● **Text passage**
Many of Thapa's characters are low or high-level government servants or else workers at NGOs - people who could have made a difference to what they know is a poor, developing country but who have succumbed instead to careerism or sheer apathy. The pressures of life and love lead her characters to experience the tension between tradition - the way of "families, friends, society", of caste hierarchies and unequal gender relations - and modernity, with its idea of the individual as sovereign over his or her own life, free to choose the course that seems best. Thapa's characters also sometimes betray what she has elsewhere called "small-nation thinking" - they feel they are bit-players in history, and often look over the border at India.
Unusually, Thapa shows a facility for both the long short story, or the form as it is traditionally practiced, and the short short story, which is the briefest of glimpses into the world of a character, a window opened up and then shuttered almost at once. Some of her shorts beautifully evoke an entire world in just one or two paragraphs. In "Solitaire", the aged government clerk Hit Bahadur Thapa, indifferent now to the goings-on in the world outside his room ("Democracy had come and gone and come again over the span of his career"), is shown having discovered the pleasures of playing solitaire on his office computer in the last year of his working life. And the ambitious and self-involved student Ramesh is shown riffling through a dozen career options in a fine story called - the title is long as the story is short - "The Secretary of the Student Union Makes a Career Choice".
In the best story of this collection, "The Buddha in the Earth-Touching Posture", a retired bureaucrat is shown travelling all by himself to Lumbini, the birthplace of the Buddha. The bureaucrat thinks of himself, as do many of his station, as a man apart from the masses, sage and rational while they are credulous and servile. Thapa's achievement is to show that there is an element of truth in his reflections. The bureaucrat has left his wife behind because she is "driven by passion, the kind who supplicates to every god" while for him the Buddha is indisputably a historical figure, a wise man iterating the need for reflection, not devotion.
At Lumbini he is irritated to find the tourist brochures full of historical inaccuracies which are swallowed by tourists, the various sites anointed with flowers and vermilion, and giant but soulless monasteries raised by various missions from around the world to make "a gaudy Buddhist wonderland". "How banal people are," he thinks, and Thapa allows us to register the sense in which this is true, but also the way in which the bureaucrat has cut himself off from the world. Here is the acute way in which the bureaucrat is shown reflecting on his marriage:
My marital life has not been atypical. My wife and I have shared the usual joys and given each other the usual sorrows, and have settled into a passionless partnership. Though she would never admit it, she probably likes the life I have given her more than the person I am. I do not mind this. I too find her company limited. We are not intellectual equals, merely co-owners of lives jointly led. We consult on matters relating to our sons, our house, our properties, but we do not share a joint vision.
"Though she would never admit it, she probably likes the life I have given her more than the person I am" - it is by the articulation of these subtle but unsettling distinctions that fiction derives its power. Note how this conclusion is so much more affecting because the bureaucrat has arrived at it by himself, instead of the writer making this judgment about the character.

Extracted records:
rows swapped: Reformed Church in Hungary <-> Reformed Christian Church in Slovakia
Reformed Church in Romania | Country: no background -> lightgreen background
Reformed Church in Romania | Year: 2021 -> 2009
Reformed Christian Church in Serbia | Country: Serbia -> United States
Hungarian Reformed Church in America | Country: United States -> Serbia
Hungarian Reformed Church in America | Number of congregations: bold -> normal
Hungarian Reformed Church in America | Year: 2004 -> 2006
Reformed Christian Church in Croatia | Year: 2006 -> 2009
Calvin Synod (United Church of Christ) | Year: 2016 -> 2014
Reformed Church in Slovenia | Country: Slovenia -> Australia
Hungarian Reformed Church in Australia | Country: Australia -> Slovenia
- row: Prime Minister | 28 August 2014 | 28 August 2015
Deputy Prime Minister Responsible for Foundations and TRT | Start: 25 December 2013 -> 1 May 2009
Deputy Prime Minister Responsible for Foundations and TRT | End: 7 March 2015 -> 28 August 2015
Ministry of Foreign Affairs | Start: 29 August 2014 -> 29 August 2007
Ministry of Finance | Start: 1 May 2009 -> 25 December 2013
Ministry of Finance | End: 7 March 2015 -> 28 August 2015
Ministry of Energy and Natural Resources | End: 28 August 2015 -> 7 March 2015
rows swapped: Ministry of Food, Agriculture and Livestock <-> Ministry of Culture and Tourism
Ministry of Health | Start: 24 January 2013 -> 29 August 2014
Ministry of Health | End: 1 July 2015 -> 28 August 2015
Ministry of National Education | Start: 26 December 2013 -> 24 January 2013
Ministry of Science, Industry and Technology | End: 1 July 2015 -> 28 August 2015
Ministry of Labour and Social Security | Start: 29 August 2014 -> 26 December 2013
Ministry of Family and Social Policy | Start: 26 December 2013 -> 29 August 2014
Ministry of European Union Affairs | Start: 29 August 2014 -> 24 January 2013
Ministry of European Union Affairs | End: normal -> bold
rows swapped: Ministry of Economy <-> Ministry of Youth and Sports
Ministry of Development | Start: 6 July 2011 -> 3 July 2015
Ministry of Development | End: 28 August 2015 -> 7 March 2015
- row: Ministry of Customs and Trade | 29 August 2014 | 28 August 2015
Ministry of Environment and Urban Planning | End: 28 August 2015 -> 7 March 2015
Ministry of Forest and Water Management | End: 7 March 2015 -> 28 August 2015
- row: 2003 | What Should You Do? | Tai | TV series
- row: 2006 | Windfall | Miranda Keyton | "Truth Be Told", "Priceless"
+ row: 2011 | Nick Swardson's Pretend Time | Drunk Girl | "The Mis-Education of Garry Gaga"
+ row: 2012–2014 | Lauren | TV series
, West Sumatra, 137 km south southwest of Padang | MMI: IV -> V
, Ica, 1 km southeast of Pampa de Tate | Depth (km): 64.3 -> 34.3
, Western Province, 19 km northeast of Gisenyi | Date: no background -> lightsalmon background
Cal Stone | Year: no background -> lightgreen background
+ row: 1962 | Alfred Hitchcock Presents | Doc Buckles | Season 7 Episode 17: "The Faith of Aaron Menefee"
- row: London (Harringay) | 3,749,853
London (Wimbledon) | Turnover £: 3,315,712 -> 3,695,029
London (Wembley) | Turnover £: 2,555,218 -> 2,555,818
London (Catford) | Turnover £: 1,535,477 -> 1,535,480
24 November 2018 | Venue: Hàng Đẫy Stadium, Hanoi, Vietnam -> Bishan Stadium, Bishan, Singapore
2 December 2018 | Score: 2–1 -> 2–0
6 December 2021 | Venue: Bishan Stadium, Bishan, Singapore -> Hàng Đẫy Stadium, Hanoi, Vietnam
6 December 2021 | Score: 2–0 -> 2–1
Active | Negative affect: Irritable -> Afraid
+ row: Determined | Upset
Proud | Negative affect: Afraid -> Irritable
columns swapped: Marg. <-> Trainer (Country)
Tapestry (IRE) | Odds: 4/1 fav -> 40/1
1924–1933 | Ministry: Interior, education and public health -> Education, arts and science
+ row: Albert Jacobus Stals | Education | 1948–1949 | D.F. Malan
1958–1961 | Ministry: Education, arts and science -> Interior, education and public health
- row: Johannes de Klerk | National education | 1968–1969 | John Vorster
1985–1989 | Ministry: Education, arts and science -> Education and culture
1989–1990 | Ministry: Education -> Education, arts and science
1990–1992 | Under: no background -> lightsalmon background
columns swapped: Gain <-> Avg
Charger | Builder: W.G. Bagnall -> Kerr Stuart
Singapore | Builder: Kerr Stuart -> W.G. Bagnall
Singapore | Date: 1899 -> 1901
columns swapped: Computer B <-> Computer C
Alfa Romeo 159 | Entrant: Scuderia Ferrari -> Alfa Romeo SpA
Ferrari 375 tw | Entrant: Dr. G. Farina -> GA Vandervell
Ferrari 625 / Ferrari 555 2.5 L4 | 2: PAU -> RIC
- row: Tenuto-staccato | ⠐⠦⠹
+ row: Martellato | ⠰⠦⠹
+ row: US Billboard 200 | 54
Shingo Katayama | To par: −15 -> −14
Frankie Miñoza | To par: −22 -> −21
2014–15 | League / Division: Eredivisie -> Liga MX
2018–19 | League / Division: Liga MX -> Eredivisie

● **Exercises to complete**
A. Quote the passage of the review that begins with the words containing "In the best" and ends with "reflection, not devotion.".
B. Print the entries from their first line through the line containing "Reformed Church in Romania | Year: 2021", with both ends included.
The review and the entries have no connection to each other.

● **Outputs for the tasks**
A.
In the best story of this collection, "The Buddha in the Earth-Touching Posture", a retired bureaucrat is shown travelling all by himself to Lumbini, the birthplace of the Buddha. The bureaucrat thinks of himself, as do many of his station, as a man apart from the masses, sage and rational while they are credulous and servile. Thapa's achievement is to show that there is an element of truth in his reflections. The bureaucrat has left his wife behind because she is "driven by passion, the kind who supplicates to every god" while for him the Buddha is indisputably a historical figure, a wise man iterating the need for reflection, not devotion.

B.
rows swapped: Reformed Church in Hungary <-> Reformed Christian Church in Slovakia
Reformed Church in Romania | Country: no background -> lightgreen background
Reformed Church in Romania | Year: 2021 -> 2009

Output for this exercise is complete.